A fond farewell to Book Exchange

We raise a bouquet of flowers preserved and pressed between the pages of a large book for the Los Osos Book Exchange’s decades of offering literary leisure.

Since the early ’80s, the Los Osos Book Exchange has offered good reads to members of the community. Opened by George Kastner, the store changed ownership in 2004 when Joan Campbell took over.

Through the years, the store sold countless books, many of them collector’s items. The book exchange was also famous for its witty storefront banners created by artist Rudy Raidl. A sampling of some of the slogans pitching the book exchange: “A farce to be reckoned with,” “Don’t be cheated somewhere else!” and a rebus that translated to “A book in the hand is worth two in the bush.”

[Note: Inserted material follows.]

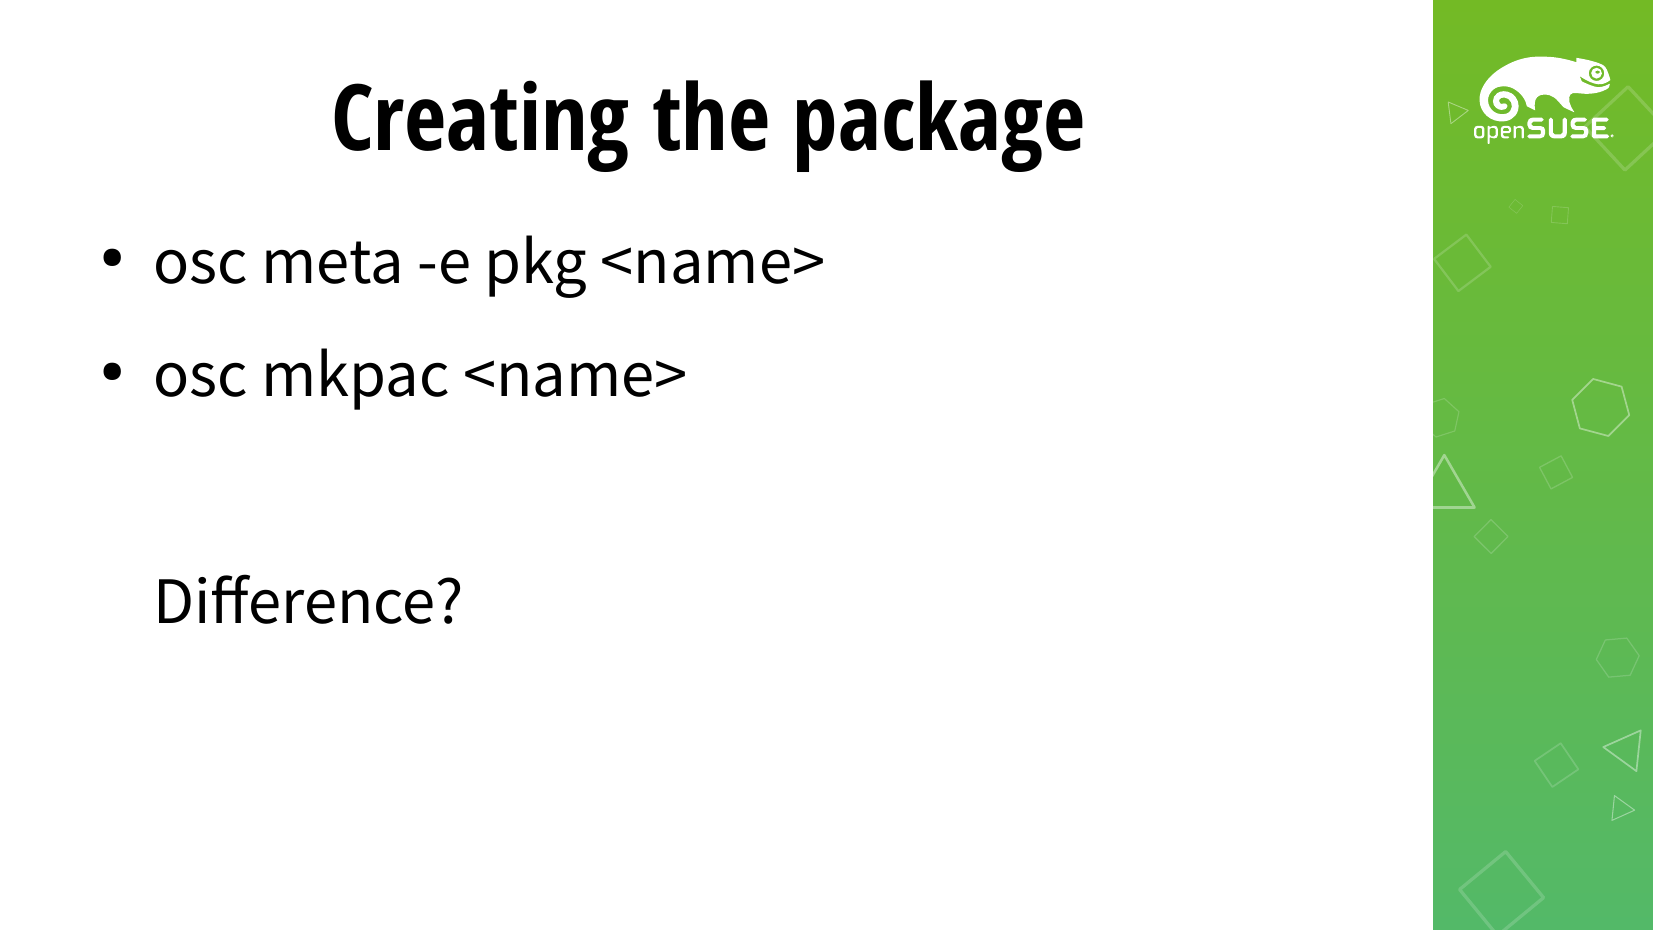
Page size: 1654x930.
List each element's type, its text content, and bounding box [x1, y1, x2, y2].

However, with the advent of e-books and electronic readers, sales began to decline, and things got worse with the recession. Campbell tried to adjust by setting up book outlets at other sites in Morro Bay and Cambria, and also by selling novelty items at the main location. Things didn’t get better, and Campbell has decided that it’s time to close the books on the business Aug. 31.

May Campbell and company have the best of luck in their next chapters.

Editorials are the the opinion of The Tribune.